▶ [PROBLEM TO SOLVE] Reproduce every one of the following records verbatim, keeping each line unchanged.
-- START SUPPLIED DATA --
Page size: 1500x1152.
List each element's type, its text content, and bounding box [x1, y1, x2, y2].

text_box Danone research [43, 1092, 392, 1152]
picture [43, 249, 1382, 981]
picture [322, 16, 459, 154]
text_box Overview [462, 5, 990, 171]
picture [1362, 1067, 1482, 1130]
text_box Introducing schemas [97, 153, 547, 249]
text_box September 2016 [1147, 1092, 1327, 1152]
-- END SUPPLIED DATA --
▶ [SOLUTION BELOW]
Page size: 1500x1152.
List each element's type, its text content, and bounding box [x1, y1, x2, y2].

text_box Danone research [43, 1092, 392, 1152]
picture [43, 249, 1382, 981]
picture [322, 16, 459, 154]
text_box Overview [462, 5, 990, 171]
picture [1362, 1067, 1482, 1130]
text_box Introducing schemas [97, 153, 547, 249]
text_box September 2016 [1147, 1092, 1327, 1152]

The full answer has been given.